_TEXT_:
A two-stage sampling procedure was employed. Household registers from local authorities served as the primary sampling frame, while systematic random sampling (every third household along pedestrian pathways) was used where registers were incomplete. Only households actively involved in food gardening were included.

Quantitative data were collected using a structured questionnaire administered through face-to-face interviews in participants' native languages by trained local enumerators. The instrument was pretested in a neighboring community with similar socio-environmental conditions to ensure clarity, contextual appropriateness, and reliability.

To complement survey findings, four focus group discussions (FGDs) were conducted with purposively selected participants, stratified by gender, age group, and gardening experience. Recruitment was facilitated by community leaders and expanded through snowball sampling to identify experienced gardeners. Each FGD comprised 8–10 participants, yielding a total of 36 discussants.

The FGDs explored perceptions of water scarcity, inter-household water-sharing practices, barriers to conservation, and community-based adaptation practices. Data collection took place in April 2024, with qualitative sampling ceasing once data saturation was reached. All interviews and discussions were audio-recorded with consent, transcribed, and translated for thematic analysis.

3.4 Statistical thematic content analysis

Quantitative data were analyzed using IBM SPSS Statistics Version 29 (SPSS Inc., Chicago, IL, USA). The analysis comprised two stages: (i) univariate analysis to describe socio-demographic characteristics and key variables related to household gardening and water use, including frequencies, percentages, and summary statistics; and (ii) bivariate analysis using Pearson's chi-square test (χ²) to assess associations between socio-demographic variables, water scarcity experiences, and awareness of climate-smart practices. It is acknowledged that chi-square analysis identifies associations but does not establish causal relationships; results are therefore interpreted within this limitation. A significance level of p < 0.05 was used to indicate statistical significance. Qualitative data from open-ended survey responses and FGDs were analyzed thematically. Coding was conducted inductively to identify recurring patterns, perceptions, and strategies related to water management, constraints, and adaptive practices. Thematic analysis allowed for the integration of diverse community perspectives, complementing quantitative findings and strengthening the interpretation of results.

_SUPPLIED ENTRIES_:
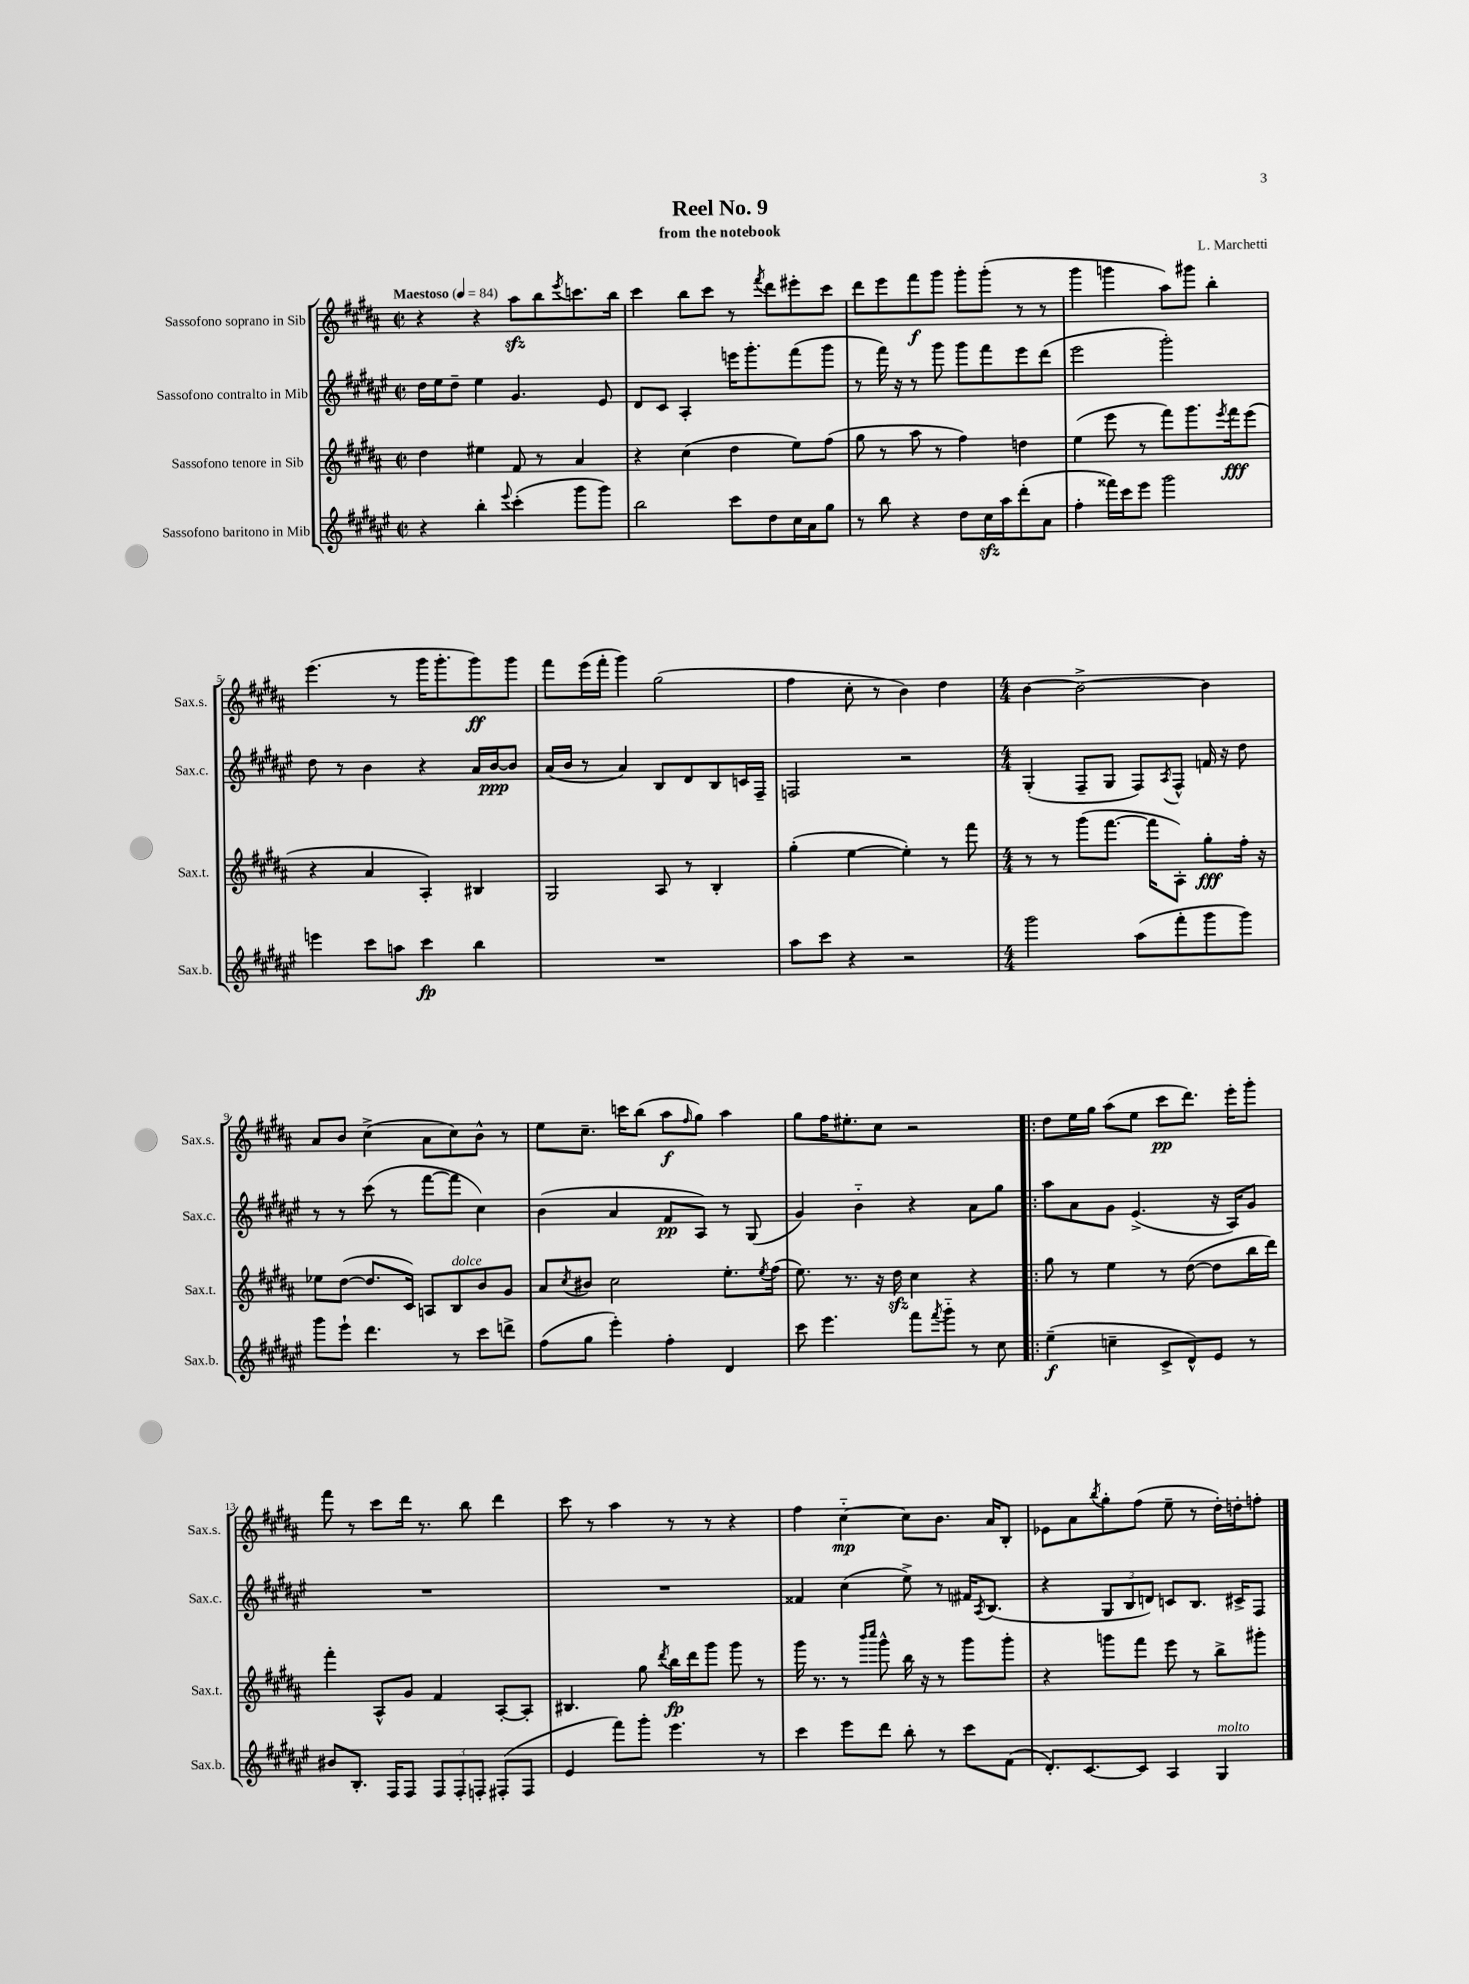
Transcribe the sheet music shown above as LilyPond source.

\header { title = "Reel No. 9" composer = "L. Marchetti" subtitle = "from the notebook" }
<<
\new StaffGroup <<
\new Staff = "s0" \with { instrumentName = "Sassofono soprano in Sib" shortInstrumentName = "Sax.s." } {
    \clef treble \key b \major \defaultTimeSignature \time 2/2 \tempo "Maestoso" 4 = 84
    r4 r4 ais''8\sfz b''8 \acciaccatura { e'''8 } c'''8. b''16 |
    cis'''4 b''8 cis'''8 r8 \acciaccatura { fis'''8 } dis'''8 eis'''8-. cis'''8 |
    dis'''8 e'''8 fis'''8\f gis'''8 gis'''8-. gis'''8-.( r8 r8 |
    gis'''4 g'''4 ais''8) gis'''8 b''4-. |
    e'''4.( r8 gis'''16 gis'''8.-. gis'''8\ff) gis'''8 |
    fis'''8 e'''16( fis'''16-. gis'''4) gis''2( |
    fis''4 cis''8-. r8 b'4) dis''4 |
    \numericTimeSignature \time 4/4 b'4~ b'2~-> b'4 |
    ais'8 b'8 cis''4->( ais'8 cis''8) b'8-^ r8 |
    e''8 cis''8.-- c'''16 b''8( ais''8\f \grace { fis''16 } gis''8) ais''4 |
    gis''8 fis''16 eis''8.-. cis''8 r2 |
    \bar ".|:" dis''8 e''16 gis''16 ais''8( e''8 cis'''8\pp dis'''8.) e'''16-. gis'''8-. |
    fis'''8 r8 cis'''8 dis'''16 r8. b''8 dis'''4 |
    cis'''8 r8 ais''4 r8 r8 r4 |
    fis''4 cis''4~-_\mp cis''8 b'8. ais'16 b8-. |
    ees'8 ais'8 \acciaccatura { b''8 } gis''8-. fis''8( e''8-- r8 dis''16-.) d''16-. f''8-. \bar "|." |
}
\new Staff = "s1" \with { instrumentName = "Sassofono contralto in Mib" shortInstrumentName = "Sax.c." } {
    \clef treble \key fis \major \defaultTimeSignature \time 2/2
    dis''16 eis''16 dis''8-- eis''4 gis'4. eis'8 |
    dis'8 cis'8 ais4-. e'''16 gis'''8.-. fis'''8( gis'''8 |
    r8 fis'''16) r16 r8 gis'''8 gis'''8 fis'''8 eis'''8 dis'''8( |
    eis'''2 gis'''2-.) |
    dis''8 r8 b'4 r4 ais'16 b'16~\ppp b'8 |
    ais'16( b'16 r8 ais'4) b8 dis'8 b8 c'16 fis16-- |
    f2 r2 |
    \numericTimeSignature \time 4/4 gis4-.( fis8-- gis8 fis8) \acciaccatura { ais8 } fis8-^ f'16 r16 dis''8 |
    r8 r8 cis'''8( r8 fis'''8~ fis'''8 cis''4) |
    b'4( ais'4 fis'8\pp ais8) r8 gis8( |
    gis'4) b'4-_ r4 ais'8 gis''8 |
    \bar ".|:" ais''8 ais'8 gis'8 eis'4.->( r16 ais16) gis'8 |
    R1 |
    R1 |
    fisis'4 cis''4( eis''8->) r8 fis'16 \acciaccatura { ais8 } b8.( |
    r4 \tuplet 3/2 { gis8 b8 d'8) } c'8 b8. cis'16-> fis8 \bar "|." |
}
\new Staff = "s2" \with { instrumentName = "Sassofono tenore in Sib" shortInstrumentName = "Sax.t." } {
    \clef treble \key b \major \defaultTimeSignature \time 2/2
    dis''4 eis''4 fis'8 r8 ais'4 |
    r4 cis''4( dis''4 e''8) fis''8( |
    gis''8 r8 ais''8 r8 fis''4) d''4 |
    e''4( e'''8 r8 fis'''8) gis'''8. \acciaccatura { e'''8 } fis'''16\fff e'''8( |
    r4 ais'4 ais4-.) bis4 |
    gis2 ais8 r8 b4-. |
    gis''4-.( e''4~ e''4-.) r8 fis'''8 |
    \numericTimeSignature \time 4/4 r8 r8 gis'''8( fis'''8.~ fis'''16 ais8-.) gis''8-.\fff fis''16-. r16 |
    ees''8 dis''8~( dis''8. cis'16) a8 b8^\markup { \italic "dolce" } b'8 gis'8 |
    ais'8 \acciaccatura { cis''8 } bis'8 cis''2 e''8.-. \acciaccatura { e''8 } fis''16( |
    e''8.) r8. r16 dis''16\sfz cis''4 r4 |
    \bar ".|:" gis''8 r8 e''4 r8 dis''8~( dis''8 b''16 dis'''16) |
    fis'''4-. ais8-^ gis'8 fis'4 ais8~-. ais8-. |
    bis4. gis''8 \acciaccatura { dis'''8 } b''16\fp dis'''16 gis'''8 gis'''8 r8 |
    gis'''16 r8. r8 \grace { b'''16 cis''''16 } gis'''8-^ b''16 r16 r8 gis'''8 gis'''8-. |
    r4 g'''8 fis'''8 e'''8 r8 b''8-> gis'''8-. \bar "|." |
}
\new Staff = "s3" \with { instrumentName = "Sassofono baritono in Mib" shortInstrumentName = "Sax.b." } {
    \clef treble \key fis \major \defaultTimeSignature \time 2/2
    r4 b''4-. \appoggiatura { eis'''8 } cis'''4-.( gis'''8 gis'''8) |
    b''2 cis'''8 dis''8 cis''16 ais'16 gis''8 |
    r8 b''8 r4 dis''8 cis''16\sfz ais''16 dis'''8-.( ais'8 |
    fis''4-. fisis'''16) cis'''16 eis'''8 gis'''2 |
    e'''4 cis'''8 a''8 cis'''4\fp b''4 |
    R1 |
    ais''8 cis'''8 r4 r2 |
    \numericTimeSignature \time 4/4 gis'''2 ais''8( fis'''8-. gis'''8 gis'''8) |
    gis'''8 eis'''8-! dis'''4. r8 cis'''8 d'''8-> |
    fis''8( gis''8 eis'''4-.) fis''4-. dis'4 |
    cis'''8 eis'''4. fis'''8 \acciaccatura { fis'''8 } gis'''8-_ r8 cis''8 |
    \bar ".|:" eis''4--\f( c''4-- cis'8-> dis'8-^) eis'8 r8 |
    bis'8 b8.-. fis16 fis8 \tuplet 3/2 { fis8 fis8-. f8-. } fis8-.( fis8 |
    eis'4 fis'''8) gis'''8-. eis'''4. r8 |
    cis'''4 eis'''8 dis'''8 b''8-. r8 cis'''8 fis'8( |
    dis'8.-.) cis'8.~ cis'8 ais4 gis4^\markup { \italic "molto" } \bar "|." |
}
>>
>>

_REQUIRED TASK_: Please state which software the methods text says was used to analyze the quantitative data. The items come from a different source than the text.

_FULL RESPONSE_: IBM SPSS Statistics Version 29.